▶ _Instructions to follow_
Beginning at the line containing "(I chose white)" in the material below and ending at the line containing "Once setup is", return each line exactly and add nothing.

▶ _Records provided_
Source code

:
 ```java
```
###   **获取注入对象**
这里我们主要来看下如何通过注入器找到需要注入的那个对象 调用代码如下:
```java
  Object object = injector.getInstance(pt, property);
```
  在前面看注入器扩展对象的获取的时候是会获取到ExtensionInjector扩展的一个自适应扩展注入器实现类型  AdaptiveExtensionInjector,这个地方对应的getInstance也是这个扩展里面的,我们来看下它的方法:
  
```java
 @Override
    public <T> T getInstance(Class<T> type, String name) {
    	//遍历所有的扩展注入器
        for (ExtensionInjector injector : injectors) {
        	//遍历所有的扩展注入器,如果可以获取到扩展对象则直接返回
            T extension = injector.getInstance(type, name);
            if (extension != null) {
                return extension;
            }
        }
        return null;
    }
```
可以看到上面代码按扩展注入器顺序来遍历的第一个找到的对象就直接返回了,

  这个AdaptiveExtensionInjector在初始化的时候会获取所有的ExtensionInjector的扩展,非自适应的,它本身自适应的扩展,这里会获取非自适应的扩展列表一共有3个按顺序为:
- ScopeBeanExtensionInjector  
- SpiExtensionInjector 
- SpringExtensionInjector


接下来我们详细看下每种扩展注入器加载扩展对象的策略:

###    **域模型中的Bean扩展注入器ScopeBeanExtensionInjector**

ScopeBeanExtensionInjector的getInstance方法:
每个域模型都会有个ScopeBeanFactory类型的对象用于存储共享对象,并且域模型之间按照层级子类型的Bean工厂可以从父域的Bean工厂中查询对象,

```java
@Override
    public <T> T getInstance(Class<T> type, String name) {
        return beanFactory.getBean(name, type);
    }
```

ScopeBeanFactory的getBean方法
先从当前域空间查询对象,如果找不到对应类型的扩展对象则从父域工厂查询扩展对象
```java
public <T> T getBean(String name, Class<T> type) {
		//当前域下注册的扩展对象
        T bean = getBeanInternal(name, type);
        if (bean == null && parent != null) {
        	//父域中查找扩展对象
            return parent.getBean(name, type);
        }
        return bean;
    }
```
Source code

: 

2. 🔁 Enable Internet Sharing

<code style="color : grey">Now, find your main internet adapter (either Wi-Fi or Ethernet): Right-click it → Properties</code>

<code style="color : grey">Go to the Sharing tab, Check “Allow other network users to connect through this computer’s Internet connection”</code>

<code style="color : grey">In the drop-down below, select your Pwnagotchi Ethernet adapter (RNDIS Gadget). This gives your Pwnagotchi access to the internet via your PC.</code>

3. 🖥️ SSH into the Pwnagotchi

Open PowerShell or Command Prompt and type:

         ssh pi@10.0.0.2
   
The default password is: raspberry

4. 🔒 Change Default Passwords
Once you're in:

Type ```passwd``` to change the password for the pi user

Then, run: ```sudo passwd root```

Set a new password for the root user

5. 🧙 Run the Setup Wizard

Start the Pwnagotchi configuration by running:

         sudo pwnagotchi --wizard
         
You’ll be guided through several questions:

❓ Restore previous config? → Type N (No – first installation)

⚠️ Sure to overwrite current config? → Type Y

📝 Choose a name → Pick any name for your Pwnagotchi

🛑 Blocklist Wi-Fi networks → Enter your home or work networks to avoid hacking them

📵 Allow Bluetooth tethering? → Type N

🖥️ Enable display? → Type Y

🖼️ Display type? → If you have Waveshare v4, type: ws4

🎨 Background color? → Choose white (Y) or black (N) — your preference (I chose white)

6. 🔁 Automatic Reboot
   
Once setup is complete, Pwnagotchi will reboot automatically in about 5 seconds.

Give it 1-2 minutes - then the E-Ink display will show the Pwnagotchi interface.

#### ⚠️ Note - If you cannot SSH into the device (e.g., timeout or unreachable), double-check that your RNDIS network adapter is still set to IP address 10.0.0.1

▶ _Task response_
🎨 Background color? → Choose white (Y) or black (N) — your preference (I chose white)

6. 🔁 Automatic Reboot
   
Once setup is complete, Pwnagotchi will reboot automatically in about 5 seconds.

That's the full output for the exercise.